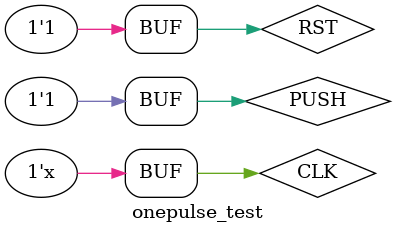
<source format=v>
`timescale 1ns / 1ps


module onepulse_test();

reg CLK;
reg RST;
reg PUSH;

wire CLICK;
wire LONG_PRESS;
wire DIV_CLK;

// 1 Hz Clock
frequency_divider U0(.clk(CLK), .rst(RST), .clk_out(DIV_CLK));
onepulse U1(.rst(RST), .clk(CLK), .clk_long(DIV_CLK), .push(PUSH), .push_onepulse(CLICK), .push_onepulse_long(LONG_PRESS));

initial
begin
    CLK = 0;
    RST = 0;
    PUSH = 0;
    #10 RST = 1;
    #10 RST = 0;
    #10 RST = 1;
    #10 PUSH = 0;
    #10 PUSH = 1;
    #10 PUSH = 0;
    #10 PUSH = 1;
    #10 PUSH = 1;
    #10 PUSH = 1;
    #10 PUSH = 1;
    #10 PUSH = 1;
    #10 PUSH = 1;
    #10 PUSH = 1;
    #10 PUSH = 0;
    #10 PUSH = 1;
    #10 PUSH = 1;
    #10 PUSH = 1;
    #10 PUSH = 1;
    #10 PUSH = 1;
    #10 PUSH = 1;
    #10 PUSH = 1;
    #10 PUSH = 0;
    #10 PUSH = 1;
    #10 PUSH = 1;
    #10 PUSH = 1;
    #10 PUSH = 1;
    #10 PUSH = 1;
    #10 PUSH = 1;
    #10 PUSH = 1;
    #10 PUSH = 1;
    #10 PUSH = 1;
    #10 PUSH = 1;
    #10 PUSH = 0;
    #10 PUSH = 1;
end

always
begin
    #10; CLK = ~CLK;
end

endmodule

</source>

★ ★ ★ ★

§ What you are asked to do
For the string "wire", go line by line through the material and copy every line that has it.

§ Worked solution
wire CLICK;
wire LONG_PRESS;
wire DIV_CLK;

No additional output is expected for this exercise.